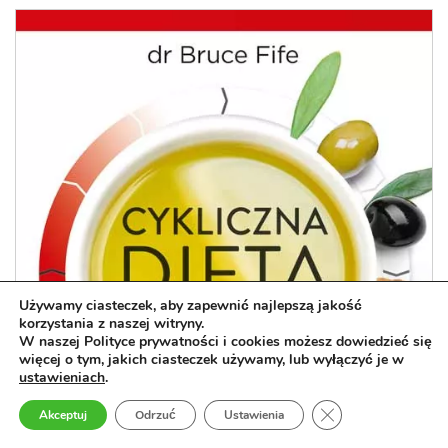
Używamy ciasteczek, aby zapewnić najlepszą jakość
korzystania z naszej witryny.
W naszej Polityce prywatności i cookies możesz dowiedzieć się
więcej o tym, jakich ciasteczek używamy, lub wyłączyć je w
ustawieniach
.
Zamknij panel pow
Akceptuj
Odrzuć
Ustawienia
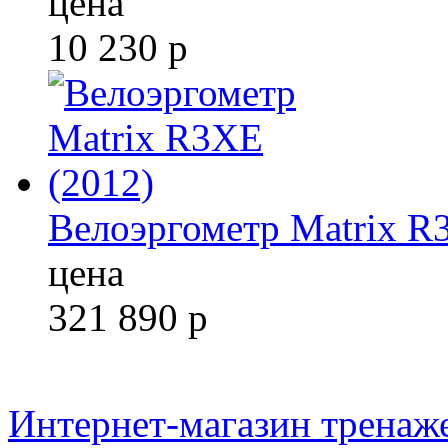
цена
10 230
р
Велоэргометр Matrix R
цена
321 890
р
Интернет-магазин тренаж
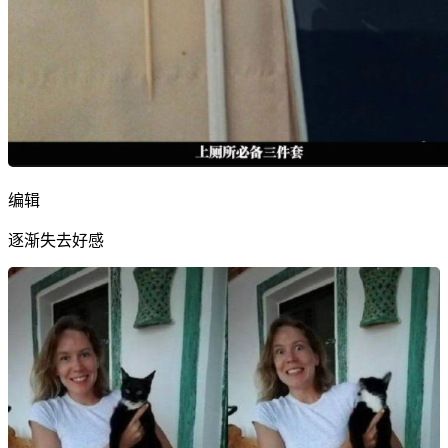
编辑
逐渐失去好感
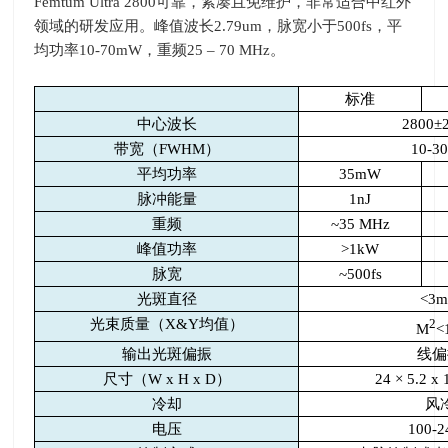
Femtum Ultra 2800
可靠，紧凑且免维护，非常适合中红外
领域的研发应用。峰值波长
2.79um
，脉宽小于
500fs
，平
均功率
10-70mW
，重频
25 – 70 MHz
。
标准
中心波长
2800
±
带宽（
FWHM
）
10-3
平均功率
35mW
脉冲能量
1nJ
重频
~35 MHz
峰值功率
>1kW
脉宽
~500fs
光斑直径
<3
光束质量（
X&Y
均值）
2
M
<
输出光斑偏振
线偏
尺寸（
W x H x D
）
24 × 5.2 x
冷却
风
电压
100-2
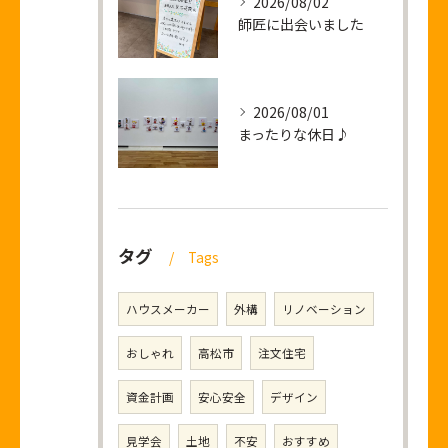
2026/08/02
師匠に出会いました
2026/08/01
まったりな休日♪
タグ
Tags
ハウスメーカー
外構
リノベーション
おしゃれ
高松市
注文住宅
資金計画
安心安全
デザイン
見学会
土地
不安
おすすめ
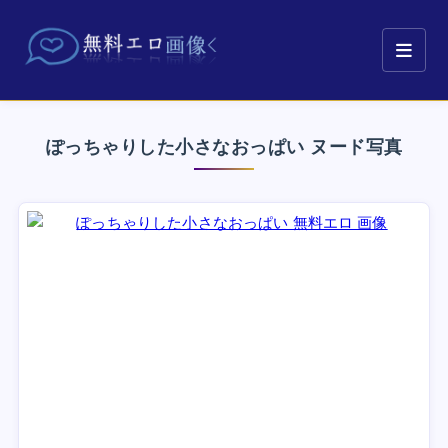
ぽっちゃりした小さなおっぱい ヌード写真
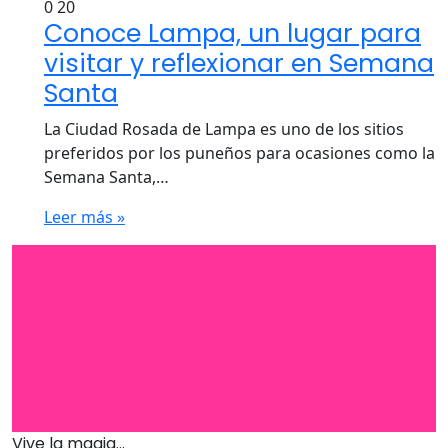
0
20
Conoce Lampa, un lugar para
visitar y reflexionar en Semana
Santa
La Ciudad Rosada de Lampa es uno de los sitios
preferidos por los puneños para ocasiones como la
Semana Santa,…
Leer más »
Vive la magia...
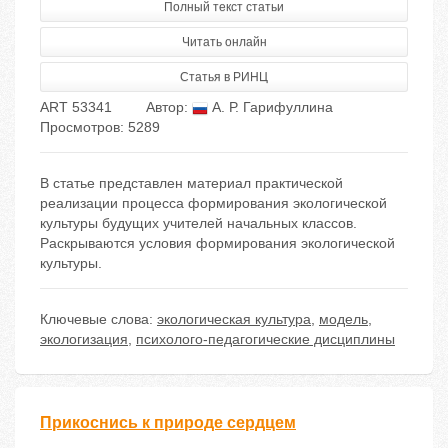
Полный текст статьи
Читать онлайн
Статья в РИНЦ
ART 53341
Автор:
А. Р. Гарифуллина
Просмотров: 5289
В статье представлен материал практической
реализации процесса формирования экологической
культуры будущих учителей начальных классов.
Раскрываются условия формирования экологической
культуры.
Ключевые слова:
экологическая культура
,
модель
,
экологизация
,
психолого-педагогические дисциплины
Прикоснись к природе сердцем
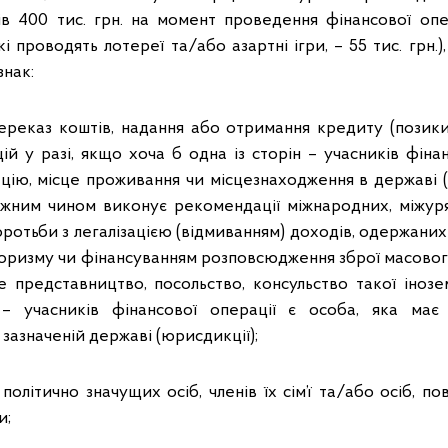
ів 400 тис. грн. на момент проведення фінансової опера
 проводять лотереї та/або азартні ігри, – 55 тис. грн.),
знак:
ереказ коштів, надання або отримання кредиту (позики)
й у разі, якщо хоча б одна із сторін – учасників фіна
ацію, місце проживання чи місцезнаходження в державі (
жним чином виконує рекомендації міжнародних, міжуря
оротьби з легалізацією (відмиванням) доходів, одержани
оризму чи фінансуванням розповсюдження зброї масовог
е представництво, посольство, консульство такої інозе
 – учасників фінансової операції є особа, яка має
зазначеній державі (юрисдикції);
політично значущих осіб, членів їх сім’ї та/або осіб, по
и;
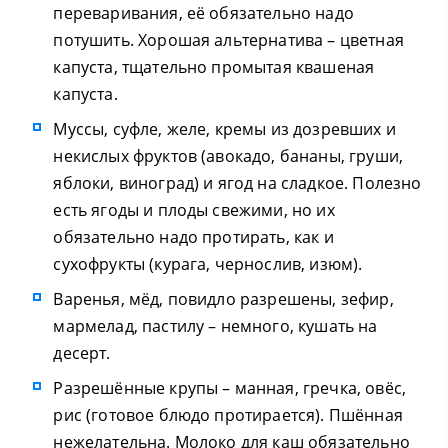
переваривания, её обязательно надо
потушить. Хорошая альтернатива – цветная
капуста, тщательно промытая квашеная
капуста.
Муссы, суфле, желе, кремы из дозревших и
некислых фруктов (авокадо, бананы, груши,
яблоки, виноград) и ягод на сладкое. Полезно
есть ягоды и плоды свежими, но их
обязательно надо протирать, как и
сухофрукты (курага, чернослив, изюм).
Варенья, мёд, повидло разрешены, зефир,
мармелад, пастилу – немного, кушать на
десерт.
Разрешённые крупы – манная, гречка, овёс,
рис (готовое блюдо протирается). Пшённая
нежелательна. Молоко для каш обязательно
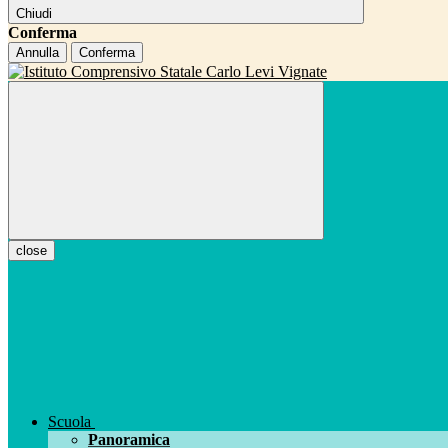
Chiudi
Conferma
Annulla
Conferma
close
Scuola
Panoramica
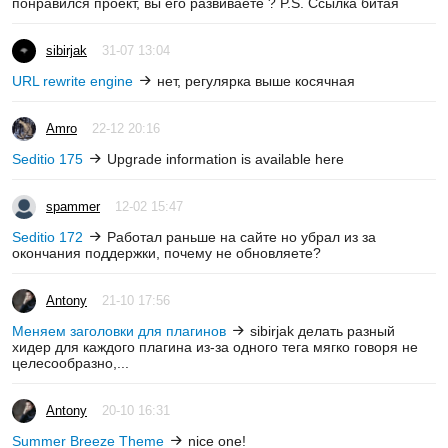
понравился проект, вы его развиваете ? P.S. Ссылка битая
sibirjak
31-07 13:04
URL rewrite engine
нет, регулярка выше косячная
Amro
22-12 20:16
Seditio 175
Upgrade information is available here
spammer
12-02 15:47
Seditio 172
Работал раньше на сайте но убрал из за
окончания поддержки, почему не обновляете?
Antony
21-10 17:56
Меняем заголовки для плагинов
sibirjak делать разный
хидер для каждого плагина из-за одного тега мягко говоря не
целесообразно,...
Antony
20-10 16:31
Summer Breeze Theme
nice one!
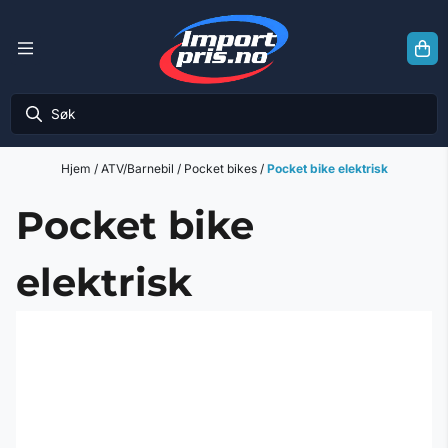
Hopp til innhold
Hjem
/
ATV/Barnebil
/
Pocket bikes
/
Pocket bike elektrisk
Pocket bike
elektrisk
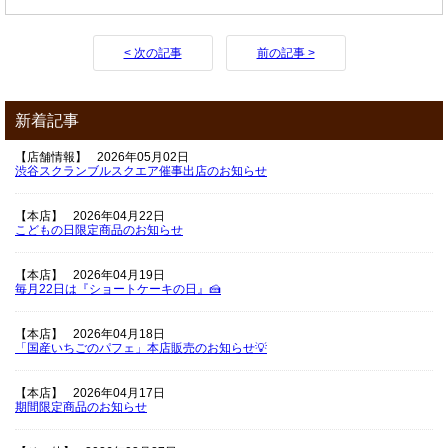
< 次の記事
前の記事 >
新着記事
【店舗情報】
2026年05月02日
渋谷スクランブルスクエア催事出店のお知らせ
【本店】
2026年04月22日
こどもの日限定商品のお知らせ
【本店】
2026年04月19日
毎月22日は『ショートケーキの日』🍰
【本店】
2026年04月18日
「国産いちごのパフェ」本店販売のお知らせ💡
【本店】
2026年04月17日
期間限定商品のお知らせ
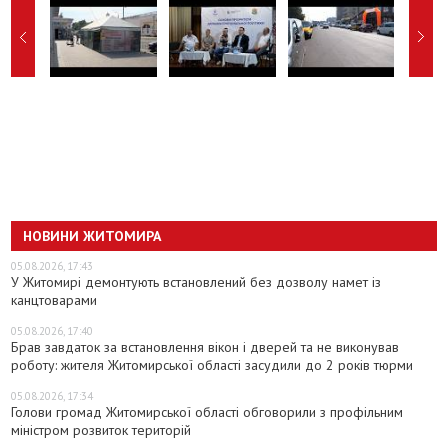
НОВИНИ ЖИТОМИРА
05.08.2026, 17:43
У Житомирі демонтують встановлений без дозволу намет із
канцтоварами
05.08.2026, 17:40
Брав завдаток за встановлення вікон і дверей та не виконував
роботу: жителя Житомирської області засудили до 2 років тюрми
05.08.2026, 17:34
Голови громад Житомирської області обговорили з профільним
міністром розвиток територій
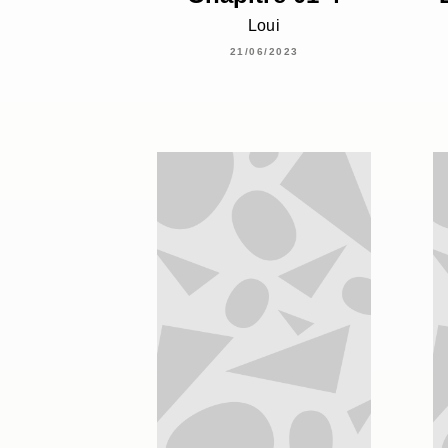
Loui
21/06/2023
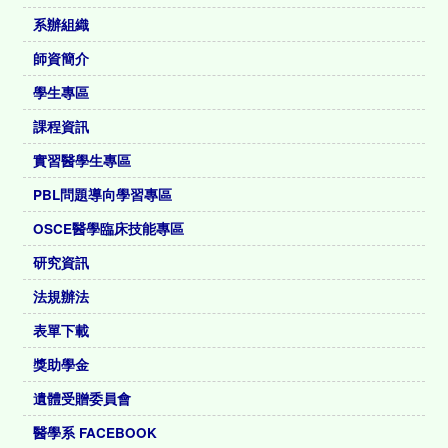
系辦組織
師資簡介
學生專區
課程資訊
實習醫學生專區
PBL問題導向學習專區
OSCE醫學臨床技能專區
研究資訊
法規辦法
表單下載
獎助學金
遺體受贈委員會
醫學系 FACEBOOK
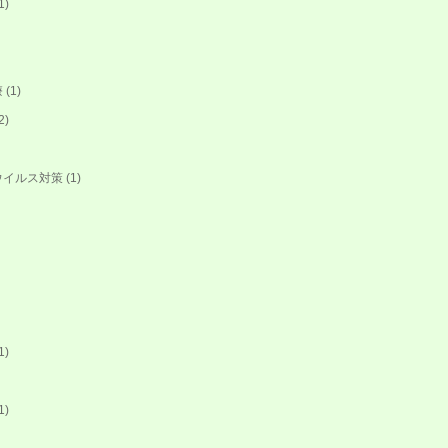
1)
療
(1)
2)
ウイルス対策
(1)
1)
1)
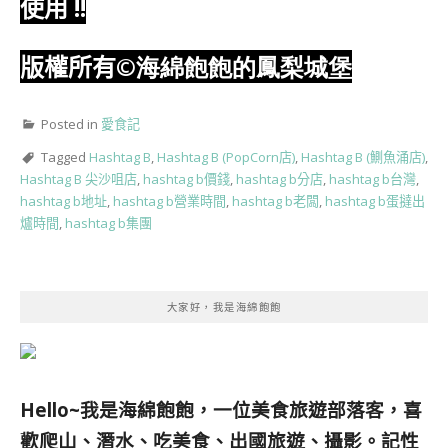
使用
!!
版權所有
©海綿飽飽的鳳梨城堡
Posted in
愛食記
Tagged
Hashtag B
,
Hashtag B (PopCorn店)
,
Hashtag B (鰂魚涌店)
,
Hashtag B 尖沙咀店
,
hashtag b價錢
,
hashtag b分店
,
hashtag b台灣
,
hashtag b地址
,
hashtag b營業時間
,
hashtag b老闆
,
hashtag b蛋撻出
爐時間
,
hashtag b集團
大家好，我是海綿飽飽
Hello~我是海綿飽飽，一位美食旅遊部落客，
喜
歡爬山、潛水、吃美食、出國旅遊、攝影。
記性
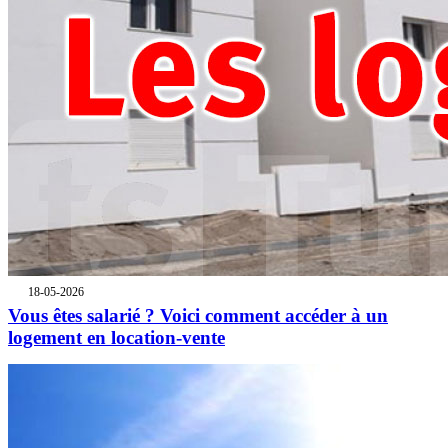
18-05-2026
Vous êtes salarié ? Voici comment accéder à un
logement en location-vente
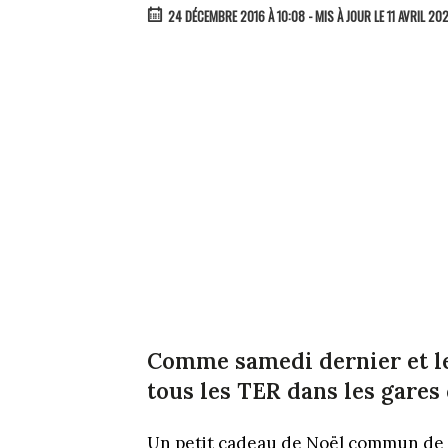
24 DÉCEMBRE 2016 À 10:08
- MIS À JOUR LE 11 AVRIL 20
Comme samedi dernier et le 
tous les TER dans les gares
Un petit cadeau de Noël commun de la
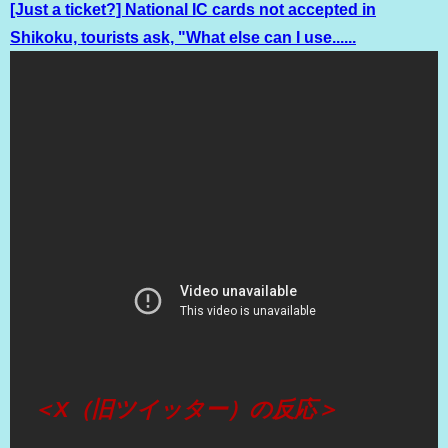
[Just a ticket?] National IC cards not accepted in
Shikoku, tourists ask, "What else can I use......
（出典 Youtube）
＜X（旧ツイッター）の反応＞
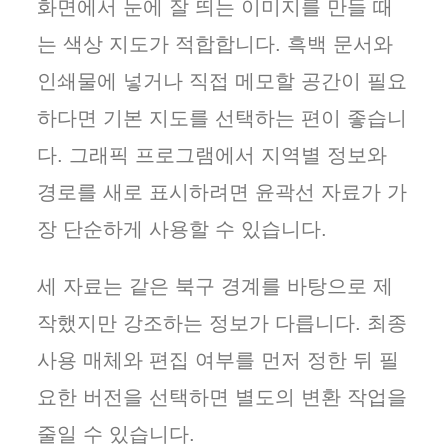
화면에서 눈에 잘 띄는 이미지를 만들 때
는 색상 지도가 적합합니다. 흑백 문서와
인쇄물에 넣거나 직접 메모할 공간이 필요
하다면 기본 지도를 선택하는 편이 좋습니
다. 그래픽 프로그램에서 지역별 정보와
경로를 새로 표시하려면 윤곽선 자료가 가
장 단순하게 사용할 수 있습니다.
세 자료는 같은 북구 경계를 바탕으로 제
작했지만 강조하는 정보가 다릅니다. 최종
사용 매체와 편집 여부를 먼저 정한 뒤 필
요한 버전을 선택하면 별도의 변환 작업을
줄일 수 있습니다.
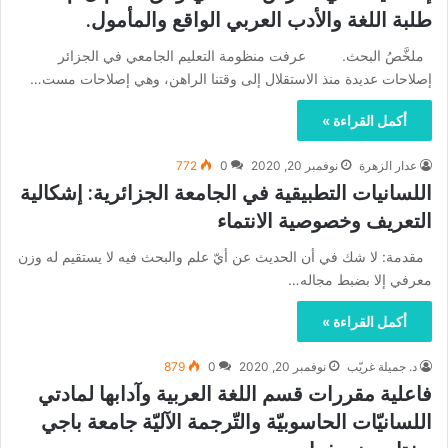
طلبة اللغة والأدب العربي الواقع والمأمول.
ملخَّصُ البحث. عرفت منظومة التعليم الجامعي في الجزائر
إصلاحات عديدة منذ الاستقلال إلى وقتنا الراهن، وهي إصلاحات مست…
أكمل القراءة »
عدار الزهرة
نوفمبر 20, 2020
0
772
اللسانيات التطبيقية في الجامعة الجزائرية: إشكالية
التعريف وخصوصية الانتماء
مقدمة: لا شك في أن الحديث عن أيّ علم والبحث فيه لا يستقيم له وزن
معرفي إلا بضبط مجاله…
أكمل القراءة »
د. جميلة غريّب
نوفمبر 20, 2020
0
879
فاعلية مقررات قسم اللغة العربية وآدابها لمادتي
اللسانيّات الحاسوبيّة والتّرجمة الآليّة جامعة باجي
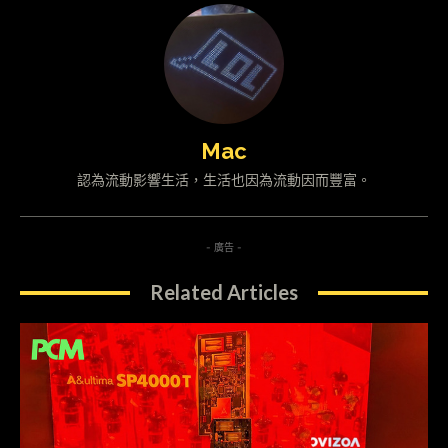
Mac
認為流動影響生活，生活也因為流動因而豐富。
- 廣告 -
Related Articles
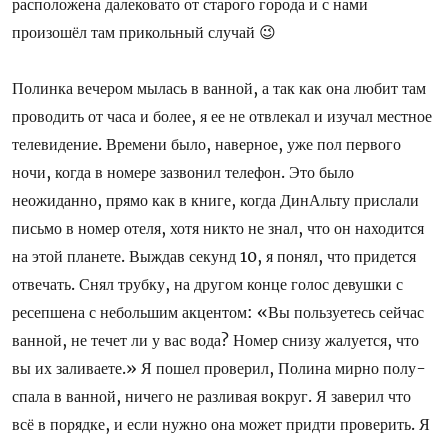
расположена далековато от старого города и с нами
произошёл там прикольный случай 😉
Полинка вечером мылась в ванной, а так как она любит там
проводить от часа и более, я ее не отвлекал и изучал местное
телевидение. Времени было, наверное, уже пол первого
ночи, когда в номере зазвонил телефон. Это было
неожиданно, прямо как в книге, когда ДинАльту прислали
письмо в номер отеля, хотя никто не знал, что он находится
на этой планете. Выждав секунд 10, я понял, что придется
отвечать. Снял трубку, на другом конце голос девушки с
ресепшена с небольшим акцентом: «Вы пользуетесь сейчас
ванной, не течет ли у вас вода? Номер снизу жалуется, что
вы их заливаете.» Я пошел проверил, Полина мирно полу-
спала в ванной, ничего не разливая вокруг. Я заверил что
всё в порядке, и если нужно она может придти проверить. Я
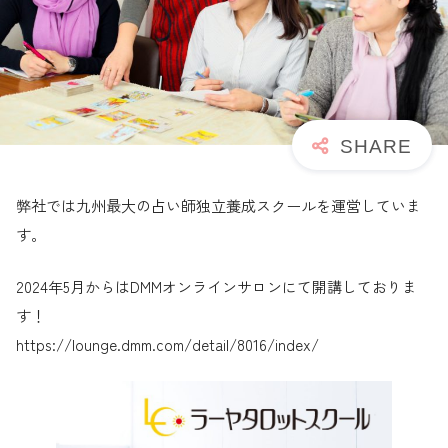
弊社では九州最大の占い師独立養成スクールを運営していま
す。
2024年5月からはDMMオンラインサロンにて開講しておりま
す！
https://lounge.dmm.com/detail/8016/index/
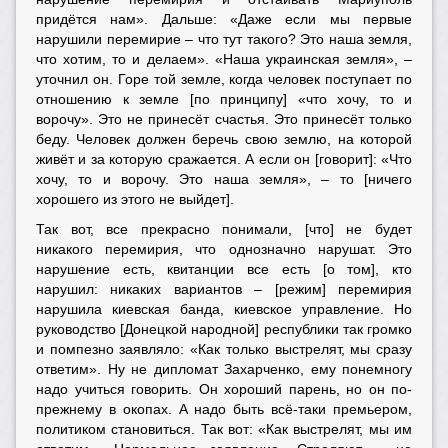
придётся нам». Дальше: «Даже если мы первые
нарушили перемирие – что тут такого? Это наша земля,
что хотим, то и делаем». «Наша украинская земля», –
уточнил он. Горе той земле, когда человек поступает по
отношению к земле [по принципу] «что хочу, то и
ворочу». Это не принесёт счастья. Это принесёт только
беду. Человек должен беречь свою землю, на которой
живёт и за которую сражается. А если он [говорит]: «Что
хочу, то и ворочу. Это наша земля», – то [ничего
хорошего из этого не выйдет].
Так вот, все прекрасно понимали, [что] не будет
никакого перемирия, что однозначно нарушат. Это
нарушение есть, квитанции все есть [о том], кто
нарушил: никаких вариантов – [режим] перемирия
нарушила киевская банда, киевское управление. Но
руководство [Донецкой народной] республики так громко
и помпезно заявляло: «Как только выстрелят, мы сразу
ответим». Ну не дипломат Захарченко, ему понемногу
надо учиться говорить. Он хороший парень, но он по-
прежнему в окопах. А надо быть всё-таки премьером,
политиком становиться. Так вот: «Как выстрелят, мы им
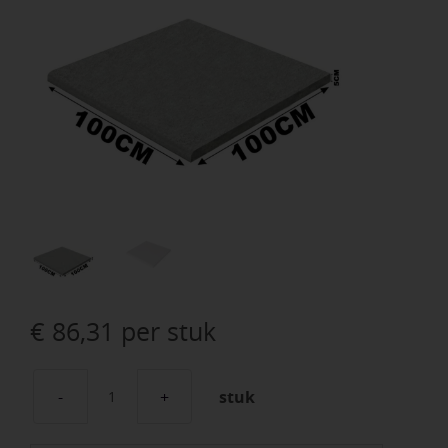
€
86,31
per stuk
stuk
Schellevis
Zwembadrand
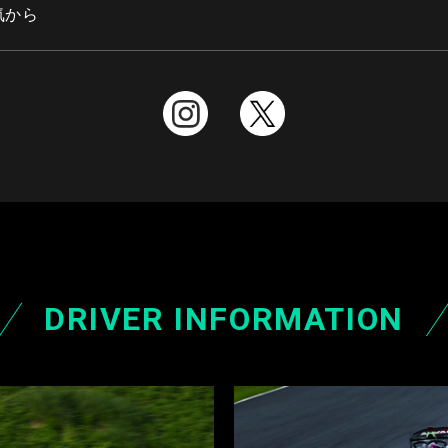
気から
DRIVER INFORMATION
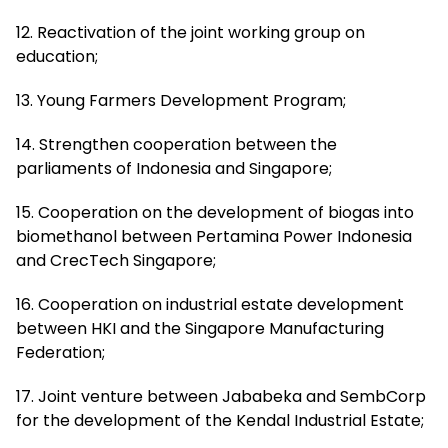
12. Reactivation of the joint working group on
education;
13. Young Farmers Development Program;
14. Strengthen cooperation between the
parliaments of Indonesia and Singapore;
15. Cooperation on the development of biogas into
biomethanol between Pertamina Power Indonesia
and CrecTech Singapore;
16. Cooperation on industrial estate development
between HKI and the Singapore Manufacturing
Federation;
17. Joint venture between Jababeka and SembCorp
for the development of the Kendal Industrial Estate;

■ **Exercise goal**
Go to the line above that has "культуры будущих учителей начальных классов." and copy exactly from there down to the line that has "ереказ коштів, надання", both included. Leave the pictures out.

■ **Answer to this problem**
культуры будущих учителей начальных классов.
Раскрываются условия формирования экологической
культуры.
Ключевые слова:
экологическая культура
,
модель
,
экологизация
,
психолого-педагогические дисциплины
Прикоснись к природе сердцем
ів 400 тис. грн. на момент проведення фінансової опера
 проводять лотереї та/або азартні ігри, – 55 тис. грн.),
знак:
ереказ коштів, надання або отримання кредиту (позики)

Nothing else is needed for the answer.